What is expected
Take each line of the records below that contains the string "column" and copy it.

◆ ◆ ◆ ◆

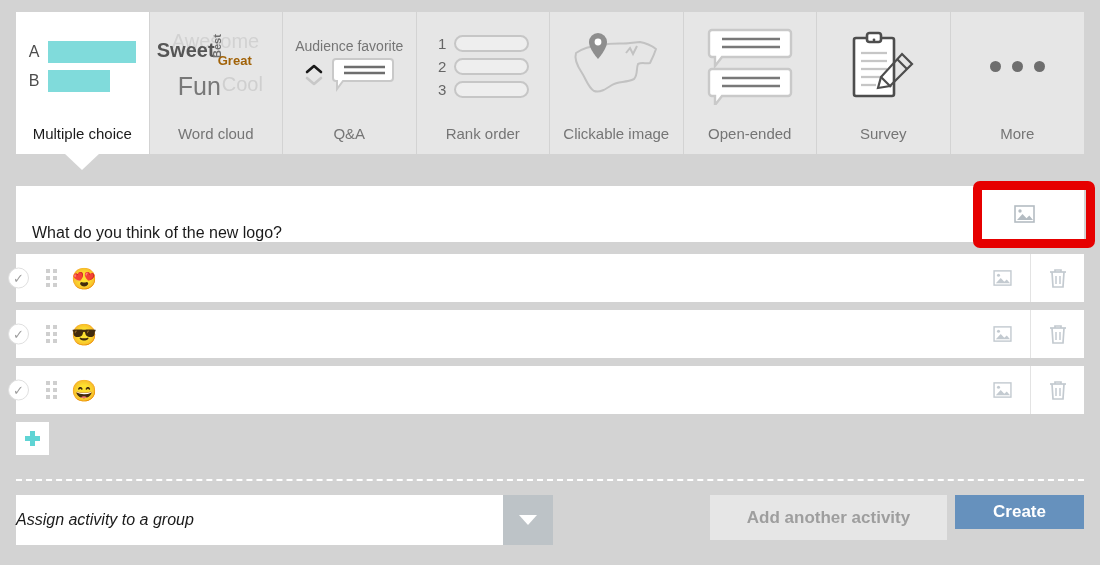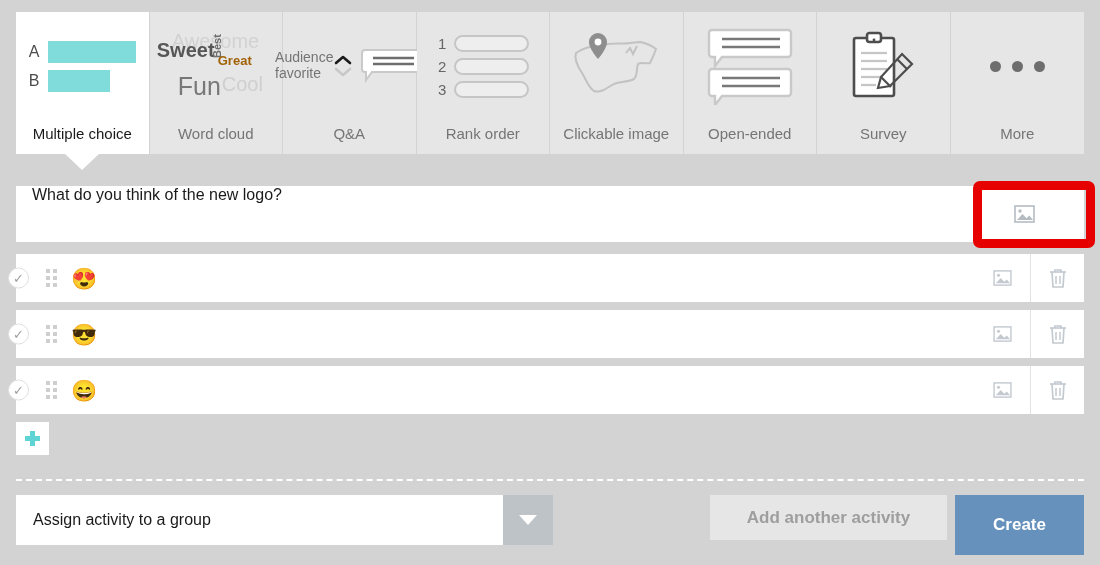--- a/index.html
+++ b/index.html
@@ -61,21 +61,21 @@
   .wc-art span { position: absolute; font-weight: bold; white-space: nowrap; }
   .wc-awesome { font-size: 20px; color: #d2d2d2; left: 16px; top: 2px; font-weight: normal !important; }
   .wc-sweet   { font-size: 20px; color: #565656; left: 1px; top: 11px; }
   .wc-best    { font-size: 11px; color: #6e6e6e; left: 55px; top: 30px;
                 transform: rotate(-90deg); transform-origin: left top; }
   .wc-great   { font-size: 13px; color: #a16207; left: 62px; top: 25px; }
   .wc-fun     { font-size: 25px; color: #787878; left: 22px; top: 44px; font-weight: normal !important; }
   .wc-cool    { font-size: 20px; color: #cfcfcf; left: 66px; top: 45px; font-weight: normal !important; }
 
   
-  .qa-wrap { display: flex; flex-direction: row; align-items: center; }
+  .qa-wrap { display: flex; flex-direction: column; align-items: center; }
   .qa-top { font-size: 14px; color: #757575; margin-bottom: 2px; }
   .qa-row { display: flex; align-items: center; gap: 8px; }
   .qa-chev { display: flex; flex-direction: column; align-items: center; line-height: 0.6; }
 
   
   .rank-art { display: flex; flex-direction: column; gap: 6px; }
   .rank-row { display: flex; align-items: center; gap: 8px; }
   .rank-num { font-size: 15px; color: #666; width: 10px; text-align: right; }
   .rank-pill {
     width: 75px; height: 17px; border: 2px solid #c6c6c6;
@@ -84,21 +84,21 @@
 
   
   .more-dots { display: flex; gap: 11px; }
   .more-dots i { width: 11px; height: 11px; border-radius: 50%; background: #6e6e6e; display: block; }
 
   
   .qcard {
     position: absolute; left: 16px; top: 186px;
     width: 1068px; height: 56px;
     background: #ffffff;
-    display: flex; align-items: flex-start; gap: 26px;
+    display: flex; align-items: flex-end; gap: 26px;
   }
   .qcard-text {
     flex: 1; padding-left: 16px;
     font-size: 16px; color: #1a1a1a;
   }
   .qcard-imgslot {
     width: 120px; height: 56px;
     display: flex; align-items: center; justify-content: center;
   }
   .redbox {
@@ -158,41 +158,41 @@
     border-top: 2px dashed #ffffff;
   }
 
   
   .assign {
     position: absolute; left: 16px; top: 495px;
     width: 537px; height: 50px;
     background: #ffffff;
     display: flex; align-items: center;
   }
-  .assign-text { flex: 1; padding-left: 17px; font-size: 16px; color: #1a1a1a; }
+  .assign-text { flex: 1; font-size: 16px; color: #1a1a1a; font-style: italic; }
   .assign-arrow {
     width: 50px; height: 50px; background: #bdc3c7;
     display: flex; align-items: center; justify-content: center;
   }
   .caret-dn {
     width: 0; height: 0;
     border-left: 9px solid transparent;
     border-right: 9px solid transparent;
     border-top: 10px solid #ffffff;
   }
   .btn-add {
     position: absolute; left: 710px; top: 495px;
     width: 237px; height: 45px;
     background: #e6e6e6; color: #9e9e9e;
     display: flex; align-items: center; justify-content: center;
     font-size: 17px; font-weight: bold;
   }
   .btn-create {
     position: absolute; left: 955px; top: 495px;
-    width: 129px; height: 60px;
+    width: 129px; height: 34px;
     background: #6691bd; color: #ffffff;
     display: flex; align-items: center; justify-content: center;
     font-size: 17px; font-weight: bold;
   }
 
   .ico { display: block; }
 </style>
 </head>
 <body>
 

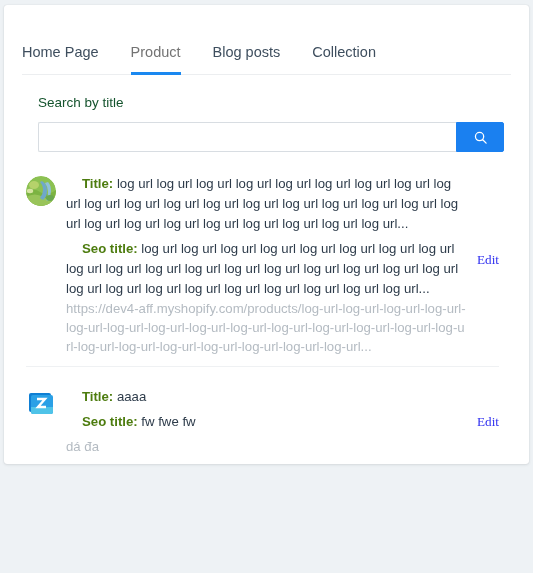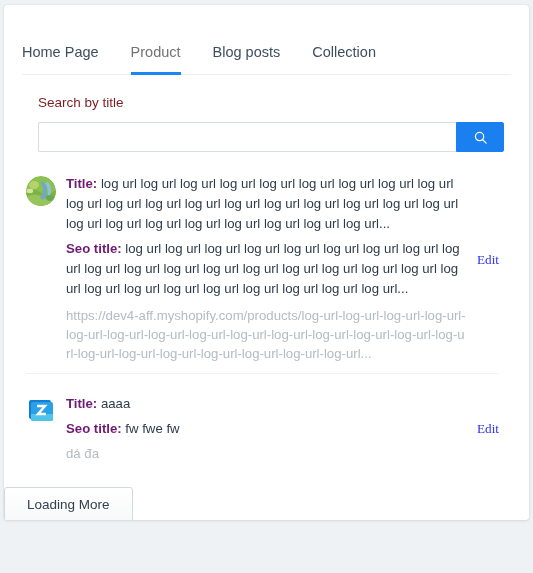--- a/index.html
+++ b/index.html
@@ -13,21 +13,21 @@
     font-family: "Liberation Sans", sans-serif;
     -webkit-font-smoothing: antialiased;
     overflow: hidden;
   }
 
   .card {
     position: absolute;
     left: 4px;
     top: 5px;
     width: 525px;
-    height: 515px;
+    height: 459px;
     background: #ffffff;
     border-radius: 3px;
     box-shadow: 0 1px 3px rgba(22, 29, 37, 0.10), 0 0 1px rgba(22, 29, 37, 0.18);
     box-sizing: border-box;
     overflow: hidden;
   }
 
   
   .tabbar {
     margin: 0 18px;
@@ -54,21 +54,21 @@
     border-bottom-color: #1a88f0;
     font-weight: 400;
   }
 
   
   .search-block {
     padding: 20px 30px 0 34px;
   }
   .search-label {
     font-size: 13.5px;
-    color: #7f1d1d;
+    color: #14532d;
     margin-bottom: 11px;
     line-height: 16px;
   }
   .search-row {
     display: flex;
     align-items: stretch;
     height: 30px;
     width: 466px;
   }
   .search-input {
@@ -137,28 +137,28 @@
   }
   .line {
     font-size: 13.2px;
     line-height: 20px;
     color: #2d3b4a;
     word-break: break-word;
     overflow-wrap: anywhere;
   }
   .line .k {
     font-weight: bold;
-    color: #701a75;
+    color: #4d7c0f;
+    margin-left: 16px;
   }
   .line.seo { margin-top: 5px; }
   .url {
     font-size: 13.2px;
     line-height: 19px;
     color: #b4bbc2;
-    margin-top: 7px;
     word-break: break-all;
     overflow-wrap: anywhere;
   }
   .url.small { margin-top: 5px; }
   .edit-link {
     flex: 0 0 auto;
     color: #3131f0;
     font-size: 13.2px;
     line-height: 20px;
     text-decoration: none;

◆ ◆ ◆ ◆

Exercise result
+  .qa-wrap { display: flex; flex-direction: column; align-items: center; }
   .qa-chev { display: flex; flex-direction: column; align-items: center; line-height: 0.6; }
   .rank-art { display: flex; flex-direction: column; gap: 6px; }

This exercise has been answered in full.